EXTRAIT DU TEXTE.
*-*-*
Ce faisant l’AGESSA porte en permanence fortement préjudice à l’ensemble des artistes auteurs non affiliés et plus particulièrement aux déclarants en BNC qui sont généralement des auteurs des arts visuels.

Les ministères de tutelle n’ignorent pas les tenants et les aboutissants de cette situation extrêmement dommageable. Or à ce jour, rien n’a été fait pour y remédier, le code de la sécurité sociale continue de ne pas être appliqué par l’AGESSA. Par ailleurs, aucune garantie, ni même réponse, quant au règlement de ce lourd passif n’a été donnée aux organisations professionnelles des artistes auteurs.

Enfin, depuis plus de six mois, les deux organismes n’ont plus de Conseil d’Administration. En effet, le Conseil d’Etat s’est opposé au décret de prorogation des mandats des administrateurs car celui-ci a été déposé par les ministères de tutelle postérieurement à la date d’échéance des mandats (avril 2014). Les Conseils d’Administration et la Commission d’Action Sociale commune aux deux organismes ne peuvent donc plus accomplir leurs missions au service des artistes auteurs.
*-*-*
DONNÉES FOURNIES.
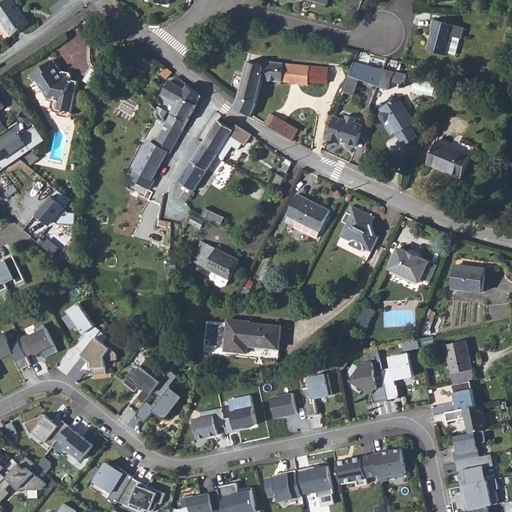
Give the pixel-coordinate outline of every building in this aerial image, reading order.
*-*-*
CONSIGNE 1. Reformulez sous forme de liste le paragraphe du texte sur l'AGESSA qui commence par « Enfin, depuis plus de six mois ». Conservez-en les faits principaux.
CONSIGNE 2. Selon le texte sur l'AGESSA, quelle est la date d'échéance des mandats des administrateurs ?
CONSIGNE 3. Poursuivez le texte sur l'AGESSA à partir de sa dernière phrase.

RÉPONSE 1.
- Depuis plus de six mois, les deux organismes n'ont plus de Conseil d'Administration.
- Le Conseil d'État s'est opposé au décret de prorogation des mandats des administrateurs.
- Les ministères de tutelle avaient déposé ce décret après la date d'échéance des mandats (avril 2014).
- Les Conseils d'Administration ne peuvent donc plus accomplir leurs missions au service des artistes auteurs.
- La Commission d'Action Sociale commune aux deux organismes ne le peut pas non plus.

RÉPONSE 2. Avril 2014.

RÉPONSE 3.
En regard de ces graves dysfonctionnements à la MDA-SS comme l’à l’AGESSA, des mesures urgentes doivent être prises en concertation avec les organisations professionnelles des artistes auteurs.

A ce jour, la réforme visant à consolider le régime de protection sociale des artistes auteurs n’est pas une option mais une nécessité impérieuse et urgente. C’est pourquoi les organisations signataires souhaitent être reçues très prochainement par votre cabinet et demandent « la mise en place » dans les plus bref délais « d’un cadre et d’un calendrier de discussion qui permettra à chacun d’apporter sa contribution à la consolidation du régime ».

Dans l’attente de votre réponse, nous vous prions d’agréer, Madame la Ministre, l’expression de notre considération distinguée.

CAAP (Comité des Artistes Auteurs Plasticiens)
SNAA-FO (Syndicat National des Artistes Auteurs – FO)
SNAPcgt (Syndicat National des Artistes Plasticiens – CGT)
SNSP (Syndicat National des Sculpteurs et Plasticiens)
UNPI (Union Nationale des Peintres Illustrateurs)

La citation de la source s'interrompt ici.